Aim 1 -
Answer these questions using the passage on boundaries in the Martian ionosphere:
(a) Which mission made the measurements that the analysis is based on?
(b) During how many campaigns were these measurements made?
(c) Which boundary shows an obvious elevation in strongly magnetized regions?

Page -
####

Different boundaries could be defined in a planetary ionosphere where the dominant process in function switches

from one to the other. Identifying these boundaries and understanding their variations are hence crucial for

disentangling the complexity of the ionosphere. Focusing on Mars, we perform a data-driven analysis of various

boundaries and the associated time constants based on the multi-instrument measurements made by the Mars

Atmosphere and Volatile Evolution mission during six campaigns that sample broadly different internal and

external conditions. The boundaries we investigate include the photochemical equilibrium (PCE) boundary, the

magnetic frozen boundary, the ion collision boundary, and the ion gyration boundary. Our analysis reveals

systematic solar cycle and diurnal variations in that all boundaries tend to be elevated at enhanced solar activity and

on the dayside and duskside of Mars. The variations with the magnetic environment are not observed for all

boundaries except for the PCE boundary that exhibits an obvious elevation in strongly magnetized regions. Finally,

our analysis suggests interesting species-dependent variations of different boundaries. In particularly, the PCE

boundary shows the largest variability among all, with reduced boundary locations for all terminal species (NO⁺,

HCO⁺, O₂⁺, and H₃O⁺) and one extra nonterminal species (CO⁺) owing to different chemical properties rendered 232

by different ions.

####

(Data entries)
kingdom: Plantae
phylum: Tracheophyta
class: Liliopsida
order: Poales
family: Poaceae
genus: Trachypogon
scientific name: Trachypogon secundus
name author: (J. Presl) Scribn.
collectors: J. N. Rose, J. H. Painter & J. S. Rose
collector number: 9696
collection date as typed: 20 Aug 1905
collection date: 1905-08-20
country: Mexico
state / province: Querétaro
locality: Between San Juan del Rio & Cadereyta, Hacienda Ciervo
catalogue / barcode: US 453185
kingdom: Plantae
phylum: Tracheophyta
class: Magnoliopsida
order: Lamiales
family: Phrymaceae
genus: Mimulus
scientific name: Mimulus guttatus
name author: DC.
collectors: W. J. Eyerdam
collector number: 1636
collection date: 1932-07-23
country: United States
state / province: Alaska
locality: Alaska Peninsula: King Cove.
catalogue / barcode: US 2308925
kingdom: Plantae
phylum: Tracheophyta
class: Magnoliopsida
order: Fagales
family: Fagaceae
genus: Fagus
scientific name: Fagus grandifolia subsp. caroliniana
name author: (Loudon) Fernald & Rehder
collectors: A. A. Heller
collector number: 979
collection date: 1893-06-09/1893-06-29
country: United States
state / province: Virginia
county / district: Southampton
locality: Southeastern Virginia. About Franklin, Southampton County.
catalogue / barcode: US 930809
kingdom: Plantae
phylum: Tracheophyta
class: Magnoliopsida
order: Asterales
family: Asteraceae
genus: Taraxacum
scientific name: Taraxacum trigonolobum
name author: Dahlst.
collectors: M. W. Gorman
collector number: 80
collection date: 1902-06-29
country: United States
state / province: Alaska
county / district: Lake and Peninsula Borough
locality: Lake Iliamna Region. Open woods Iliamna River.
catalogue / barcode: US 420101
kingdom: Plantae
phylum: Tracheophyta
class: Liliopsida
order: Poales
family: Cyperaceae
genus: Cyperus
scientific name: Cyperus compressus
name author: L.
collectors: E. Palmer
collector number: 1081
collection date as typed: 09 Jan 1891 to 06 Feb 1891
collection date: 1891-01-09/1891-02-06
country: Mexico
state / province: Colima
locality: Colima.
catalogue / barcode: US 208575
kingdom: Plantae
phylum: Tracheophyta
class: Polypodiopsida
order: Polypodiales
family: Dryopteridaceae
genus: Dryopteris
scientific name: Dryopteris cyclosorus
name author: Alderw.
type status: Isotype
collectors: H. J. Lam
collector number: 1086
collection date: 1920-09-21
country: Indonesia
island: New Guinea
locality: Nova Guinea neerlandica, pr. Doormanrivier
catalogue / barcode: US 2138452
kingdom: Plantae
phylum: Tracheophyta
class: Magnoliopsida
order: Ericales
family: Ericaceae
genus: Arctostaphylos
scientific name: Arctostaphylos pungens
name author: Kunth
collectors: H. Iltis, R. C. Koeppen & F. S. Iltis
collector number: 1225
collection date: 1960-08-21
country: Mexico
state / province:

####

Aim 2 - Write out the rows between the lines holding "scientific name: Taraxacum trigonolobum" and "collection date: 1960-08-21", inclusive, and replace every "collectors" in them with "gatherers". Leave everything else unchanged.

Full output 1 -
(a) The Mars Atmosphere and Volatile Evolution mission
(b) Six
(c) The photochemical equilibrium (PCE) boundary

Full output 2 -
scientific name: Taraxacum trigonolobum
name author: Dahlst.
gatherers: M. W. Gorman
collector number: 80
collection date: 1902-06-29
country: United States
state / province: Alaska
county / district: Lake and Peninsula Borough
locality: Lake Iliamna Region. Open woods Iliamna River.
catalogue / barcode: US 420101
kingdom: Plantae
phylum: Tracheophyta
class: Liliopsida
order: Poales
family: Cyperaceae
genus: Cyperus
scientific name: Cyperus compressus
name author: L.
gatherers: E. Palmer
collector number: 1081
collection date as typed: 09 Jan 1891 to 06 Feb 1891
collection date: 1891-01-09/1891-02-06
country: Mexico
state / province: Colima
locality: Colima.
catalogue / barcode: US 208575
kingdom: Plantae
phylum: Tracheophyta
class: Polypodiopsida
order: Polypodiales
family: Dryopteridaceae
genus: Dryopteris
scientific name: Dryopteris cyclosorus
name author: Alderw.
type status: Isotype
gatherers: H. J. Lam
collector number: 1086
collection date: 1920-09-21
country: Indonesia
island: New Guinea
locality: Nova Guinea neerlandica, pr. Doormanrivier
catalogue / barcode: US 2138452
kingdom: Plantae
phylum: Tracheophyta
class: Magnoliopsida
order: Ericales
family: Ericaceae
genus: Arctostaphylos
scientific name: Arctostaphylos pungens
name author: Kunth
gatherers: H. Iltis, R. C. Koeppen & F. S. Iltis
collector number: 1225
collection date: 1960-08-21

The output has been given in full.